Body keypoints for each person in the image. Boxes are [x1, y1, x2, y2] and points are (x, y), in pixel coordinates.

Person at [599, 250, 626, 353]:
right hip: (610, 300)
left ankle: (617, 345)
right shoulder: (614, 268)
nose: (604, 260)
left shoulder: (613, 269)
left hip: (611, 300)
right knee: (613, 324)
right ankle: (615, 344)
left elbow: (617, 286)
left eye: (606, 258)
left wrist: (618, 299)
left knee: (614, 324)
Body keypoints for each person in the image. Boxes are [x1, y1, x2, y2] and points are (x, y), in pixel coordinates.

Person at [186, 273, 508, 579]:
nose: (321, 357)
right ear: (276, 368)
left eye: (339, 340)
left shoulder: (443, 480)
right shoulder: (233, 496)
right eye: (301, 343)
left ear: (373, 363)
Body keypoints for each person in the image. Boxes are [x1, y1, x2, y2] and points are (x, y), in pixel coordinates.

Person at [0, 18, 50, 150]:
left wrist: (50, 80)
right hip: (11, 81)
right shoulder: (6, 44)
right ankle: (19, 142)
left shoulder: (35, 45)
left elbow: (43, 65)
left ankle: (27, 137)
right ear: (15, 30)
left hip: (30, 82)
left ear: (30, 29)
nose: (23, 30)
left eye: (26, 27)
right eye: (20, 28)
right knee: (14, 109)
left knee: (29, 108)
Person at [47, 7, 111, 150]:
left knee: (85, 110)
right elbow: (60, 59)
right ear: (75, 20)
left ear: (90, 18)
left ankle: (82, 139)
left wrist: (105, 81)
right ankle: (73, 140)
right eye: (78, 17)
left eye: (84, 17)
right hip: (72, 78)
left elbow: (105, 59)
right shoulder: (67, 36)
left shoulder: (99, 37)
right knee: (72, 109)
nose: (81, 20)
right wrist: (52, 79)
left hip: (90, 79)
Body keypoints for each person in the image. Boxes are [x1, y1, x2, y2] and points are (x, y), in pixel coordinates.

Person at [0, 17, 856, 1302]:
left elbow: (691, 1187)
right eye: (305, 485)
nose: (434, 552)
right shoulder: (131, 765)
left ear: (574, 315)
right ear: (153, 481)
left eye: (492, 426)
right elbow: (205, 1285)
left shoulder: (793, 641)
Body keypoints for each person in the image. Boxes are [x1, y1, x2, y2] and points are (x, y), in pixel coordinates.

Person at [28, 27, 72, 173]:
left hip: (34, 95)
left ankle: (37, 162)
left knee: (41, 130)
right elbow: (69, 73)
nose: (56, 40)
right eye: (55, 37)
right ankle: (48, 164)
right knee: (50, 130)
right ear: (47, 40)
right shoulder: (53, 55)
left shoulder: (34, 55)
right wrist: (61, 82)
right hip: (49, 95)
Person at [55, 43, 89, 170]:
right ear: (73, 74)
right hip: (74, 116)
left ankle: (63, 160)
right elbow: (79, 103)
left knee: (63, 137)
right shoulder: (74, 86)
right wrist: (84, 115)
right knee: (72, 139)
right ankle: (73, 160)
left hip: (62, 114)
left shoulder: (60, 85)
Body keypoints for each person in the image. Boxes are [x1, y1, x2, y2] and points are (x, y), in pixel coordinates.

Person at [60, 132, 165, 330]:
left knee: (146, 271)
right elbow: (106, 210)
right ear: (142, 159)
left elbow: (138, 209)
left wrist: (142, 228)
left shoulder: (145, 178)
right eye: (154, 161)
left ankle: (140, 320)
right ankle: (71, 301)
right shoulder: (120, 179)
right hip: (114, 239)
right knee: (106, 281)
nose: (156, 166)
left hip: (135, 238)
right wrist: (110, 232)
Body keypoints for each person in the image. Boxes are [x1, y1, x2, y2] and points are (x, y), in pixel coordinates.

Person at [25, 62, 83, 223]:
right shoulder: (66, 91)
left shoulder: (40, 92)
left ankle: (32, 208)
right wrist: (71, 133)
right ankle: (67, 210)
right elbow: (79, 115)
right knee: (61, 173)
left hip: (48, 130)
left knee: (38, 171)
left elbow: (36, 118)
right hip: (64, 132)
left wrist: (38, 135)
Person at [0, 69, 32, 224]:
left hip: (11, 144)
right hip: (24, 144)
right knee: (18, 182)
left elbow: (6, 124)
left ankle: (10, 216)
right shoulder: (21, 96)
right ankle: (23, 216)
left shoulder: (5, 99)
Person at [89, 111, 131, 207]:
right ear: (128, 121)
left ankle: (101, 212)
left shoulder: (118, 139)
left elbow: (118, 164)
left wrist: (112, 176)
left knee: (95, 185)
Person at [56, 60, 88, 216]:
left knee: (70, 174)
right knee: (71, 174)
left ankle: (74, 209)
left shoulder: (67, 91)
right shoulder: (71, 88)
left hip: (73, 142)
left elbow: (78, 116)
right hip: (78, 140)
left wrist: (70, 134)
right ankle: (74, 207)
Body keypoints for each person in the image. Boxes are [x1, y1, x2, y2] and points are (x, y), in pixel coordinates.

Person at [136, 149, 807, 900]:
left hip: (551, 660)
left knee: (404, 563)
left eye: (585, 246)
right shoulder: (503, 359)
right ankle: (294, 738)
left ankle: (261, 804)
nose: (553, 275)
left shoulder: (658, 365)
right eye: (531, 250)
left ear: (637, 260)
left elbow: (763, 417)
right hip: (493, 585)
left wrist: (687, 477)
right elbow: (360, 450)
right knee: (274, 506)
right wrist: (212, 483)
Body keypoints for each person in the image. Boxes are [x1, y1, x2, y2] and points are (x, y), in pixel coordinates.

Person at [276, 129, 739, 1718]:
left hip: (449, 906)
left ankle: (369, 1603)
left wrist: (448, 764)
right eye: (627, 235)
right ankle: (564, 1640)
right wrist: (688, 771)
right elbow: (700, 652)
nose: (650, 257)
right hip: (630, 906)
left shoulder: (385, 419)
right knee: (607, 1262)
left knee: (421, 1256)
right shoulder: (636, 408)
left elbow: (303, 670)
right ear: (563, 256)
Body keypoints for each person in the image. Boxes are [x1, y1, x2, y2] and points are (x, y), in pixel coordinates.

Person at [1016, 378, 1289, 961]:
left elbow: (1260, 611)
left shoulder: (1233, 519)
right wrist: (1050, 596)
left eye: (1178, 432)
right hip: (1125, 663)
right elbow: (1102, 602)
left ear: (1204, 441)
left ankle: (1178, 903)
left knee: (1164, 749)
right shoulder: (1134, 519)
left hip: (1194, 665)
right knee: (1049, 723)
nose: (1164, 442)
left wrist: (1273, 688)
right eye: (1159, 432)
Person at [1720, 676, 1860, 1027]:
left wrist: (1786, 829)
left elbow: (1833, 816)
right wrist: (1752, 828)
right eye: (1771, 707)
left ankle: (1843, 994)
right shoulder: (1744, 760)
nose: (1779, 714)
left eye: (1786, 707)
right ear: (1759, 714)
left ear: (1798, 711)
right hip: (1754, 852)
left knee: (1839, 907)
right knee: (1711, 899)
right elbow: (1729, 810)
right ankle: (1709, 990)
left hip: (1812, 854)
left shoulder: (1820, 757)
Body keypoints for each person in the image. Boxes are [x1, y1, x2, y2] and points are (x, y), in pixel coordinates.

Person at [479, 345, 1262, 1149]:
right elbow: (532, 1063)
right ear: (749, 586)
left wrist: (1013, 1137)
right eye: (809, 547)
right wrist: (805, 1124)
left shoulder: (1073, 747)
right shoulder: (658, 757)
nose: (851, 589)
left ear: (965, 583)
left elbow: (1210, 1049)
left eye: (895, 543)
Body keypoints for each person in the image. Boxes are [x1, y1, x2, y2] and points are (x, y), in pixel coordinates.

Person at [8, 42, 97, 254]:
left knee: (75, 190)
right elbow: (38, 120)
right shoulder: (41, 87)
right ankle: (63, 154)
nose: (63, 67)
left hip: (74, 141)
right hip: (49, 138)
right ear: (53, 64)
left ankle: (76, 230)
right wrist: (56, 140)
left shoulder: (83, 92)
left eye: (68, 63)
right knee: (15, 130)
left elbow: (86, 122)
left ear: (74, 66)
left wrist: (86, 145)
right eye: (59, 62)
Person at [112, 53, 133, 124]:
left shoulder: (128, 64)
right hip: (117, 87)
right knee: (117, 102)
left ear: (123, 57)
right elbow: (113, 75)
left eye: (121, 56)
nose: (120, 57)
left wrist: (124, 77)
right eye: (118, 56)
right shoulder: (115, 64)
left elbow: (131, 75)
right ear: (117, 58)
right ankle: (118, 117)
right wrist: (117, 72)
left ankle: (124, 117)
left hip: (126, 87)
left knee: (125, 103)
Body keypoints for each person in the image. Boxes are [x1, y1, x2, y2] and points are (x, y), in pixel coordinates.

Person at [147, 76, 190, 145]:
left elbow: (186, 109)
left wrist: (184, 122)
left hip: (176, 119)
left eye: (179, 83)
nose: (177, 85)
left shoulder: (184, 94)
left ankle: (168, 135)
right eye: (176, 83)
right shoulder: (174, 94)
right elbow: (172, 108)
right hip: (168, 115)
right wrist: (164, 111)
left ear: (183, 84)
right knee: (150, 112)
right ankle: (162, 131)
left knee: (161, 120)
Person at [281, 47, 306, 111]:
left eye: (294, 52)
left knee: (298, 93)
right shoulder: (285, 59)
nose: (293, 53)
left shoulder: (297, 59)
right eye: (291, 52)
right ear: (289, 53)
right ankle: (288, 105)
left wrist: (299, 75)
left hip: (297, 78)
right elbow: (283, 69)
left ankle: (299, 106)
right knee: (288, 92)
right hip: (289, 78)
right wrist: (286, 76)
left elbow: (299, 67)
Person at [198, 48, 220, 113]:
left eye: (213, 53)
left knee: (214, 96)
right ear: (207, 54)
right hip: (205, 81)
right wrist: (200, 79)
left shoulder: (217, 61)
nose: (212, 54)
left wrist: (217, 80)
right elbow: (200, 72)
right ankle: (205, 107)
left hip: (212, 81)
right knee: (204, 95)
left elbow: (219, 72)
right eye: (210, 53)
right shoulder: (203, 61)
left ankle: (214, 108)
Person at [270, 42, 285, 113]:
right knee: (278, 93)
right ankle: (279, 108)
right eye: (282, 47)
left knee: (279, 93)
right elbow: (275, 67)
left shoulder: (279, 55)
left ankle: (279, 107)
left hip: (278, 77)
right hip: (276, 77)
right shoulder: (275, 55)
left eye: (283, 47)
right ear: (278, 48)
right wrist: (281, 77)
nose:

◇ ◇ ◇ ◇ ◇

Beginning at the first line of the data above, retype each line until you reach the line containing "right ear: (15, 30)", and include that one too. Add nothing else.

Response to the exercise:
Body keypoints for each person in the image. Boxes are [x1, y1, x2, y2] and points are (x, y), in pixel coordinates.

Person at [599, 250, 626, 353]:
right hip: (610, 300)
left ankle: (617, 345)
right shoulder: (614, 268)
nose: (604, 260)
left shoulder: (613, 269)
left hip: (611, 300)
right knee: (613, 324)
right ankle: (615, 344)
left elbow: (617, 286)
left eye: (606, 258)
left wrist: (618, 299)
left knee: (614, 324)
Body keypoints for each person in the image. Boxes are [x1, y1, x2, y2] and points are (x, y), in pixel coordinates.

Person at [186, 273, 508, 579]:
nose: (321, 357)
right ear: (276, 368)
left eye: (339, 340)
left shoulder: (443, 480)
right shoulder: (233, 496)
right eye: (301, 343)
left ear: (373, 363)
Body keypoints for each person in the image. Boxes are [x1, y1, x2, y2] and points are (x, y), in pixel coordinates.

Person at [0, 18, 50, 150]:
left wrist: (50, 80)
right hip: (11, 81)
right shoulder: (6, 44)
right ankle: (19, 142)
left shoulder: (35, 45)
left elbow: (43, 65)
left ankle: (27, 137)
right ear: (15, 30)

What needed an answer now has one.